## Diagram: Evaluation Framework Architecture
### Overview
The image presents a two-part technical framework for AI system evaluation. The left section defines core evaluation goals and metrics, while the right section outlines a three-stage evaluation paradigm with progressive complexity.
### Components/Axes
**Left Diagram (Evaluation Goals and Metrics):**
- Central node labeled "Goal"
- Five radiating elements with icons:
1. **Adaptivity** (geometric shapes in motion)
2. **Retention** (hands holding a brain)
3. **Safety** (shield with checkmark)
4. **Generalization** (group of people under thought bubble)
5. **Efficiency** (graph with upward arrow)
**Right Diagram (Evaluation Paradigm):**
- Three sequential stages connected by a gradient arrow:
1. **Static Assessment** (snowflake icon)
- Sub-components:
- External Task-Solving Evaluation
- Internal Agent Components Evaluation
2. **Short-horizon Adaptive Assessment** (lightning bolt)
- Sub-components:
- Augmented Traditional Benchmarks
- Built-in Dynamic Benchmarks
3. **Long-horizon Lifelong Learning Ability Assessment** (lightbulb with circuit)
- Sub-components:
- Lifelong Benchmarks
- Dynamic/Evolving Benchmarks
### Detailed Analysis
- **Spatial Relationships:**
- Left diagram uses radial layout with "Goal" at center (coordinates: center-left)

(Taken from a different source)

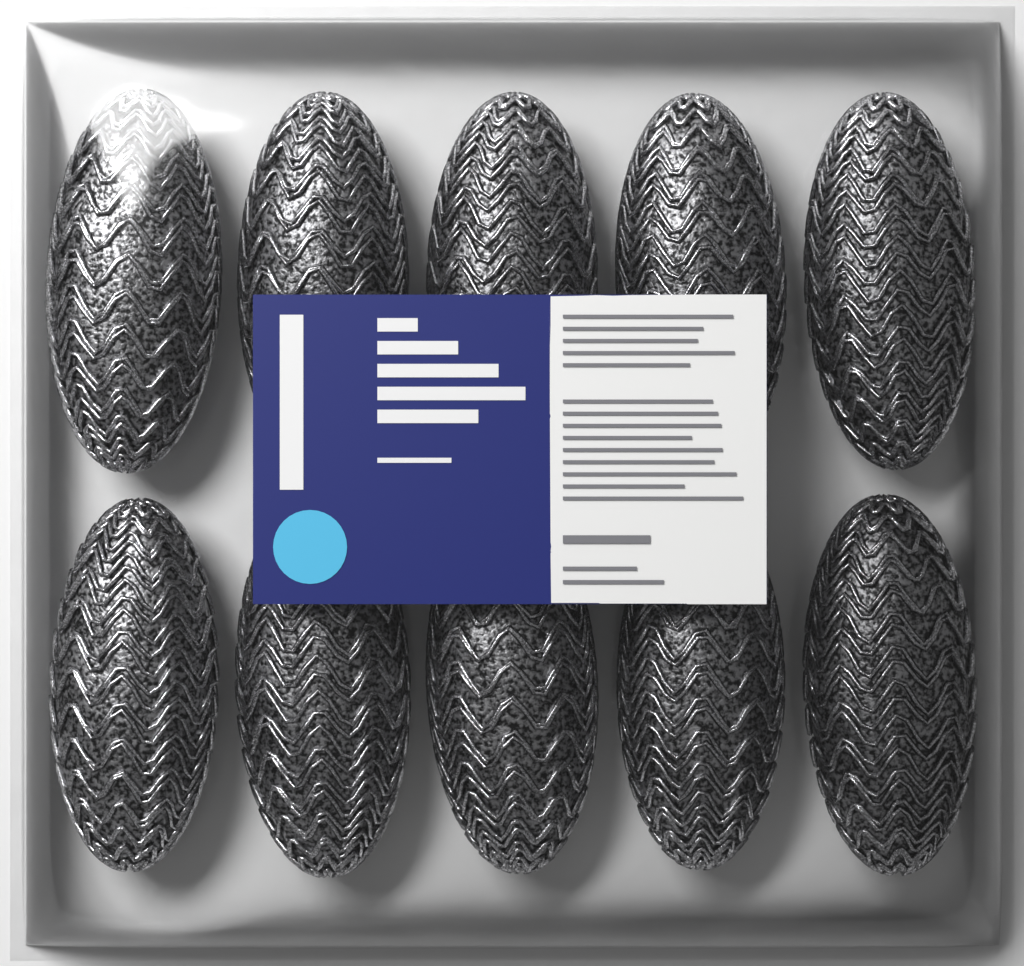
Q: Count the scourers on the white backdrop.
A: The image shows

- Right diagram employs horizontal flow from Static (left) to Long-horizon (right)
- No numerical axes present; all elements are categorical labels
- **Iconography:**
- Adaptivity: Dynamic geometric transformations
- Retention: Cognitive preservation metaphor
- Safety: Protective barrier visualization
- Generalization: Collaborative human elements
- Efficiency: Performance improvement indicator
### Key Observations
1. Evaluation goals are presented as interconnected rather than hierarchical
2. Paradigm progression shows increasing temporal complexity (static → adaptive → lifelong)

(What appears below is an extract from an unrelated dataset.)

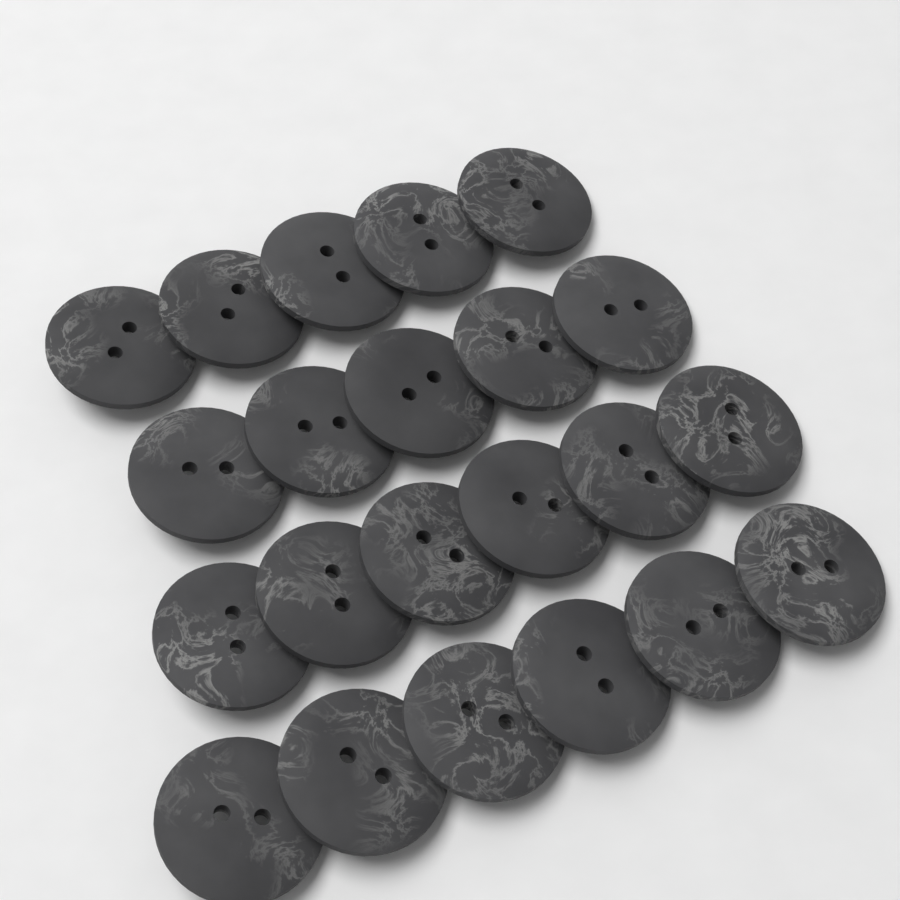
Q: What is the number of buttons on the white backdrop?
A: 22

3. Each assessment stage incorporates both external and internal evaluation components
4. Long-horizon assessment emphasizes continuous adaptation through dynamic benchmarks
### Interpretation
This framework suggests a holistic approach to AI evaluation where:
- **Core Goals** (left) represent desired system characteristics rather than measurement techniques
- **Paradigm Stages** (right) demonstrate increasing evaluation sophistication:
- Static assessments provide foundational capability checks
- Short-horizon assessments introduce real-time adaptability testing
- Long-horizon assessments focus on sustained learning and evolution
- The gradient arrow between stages implies that effective evaluation requires progression through these complexity levels
- The absence of quantitative metrics suggests this is a conceptual framework rather than empirical measurement system
The diagram emphasizes that comprehensive AI evaluation must balance multiple dimensions (safety, efficiency, etc.) while progressively challenging systems across different temporal horizons.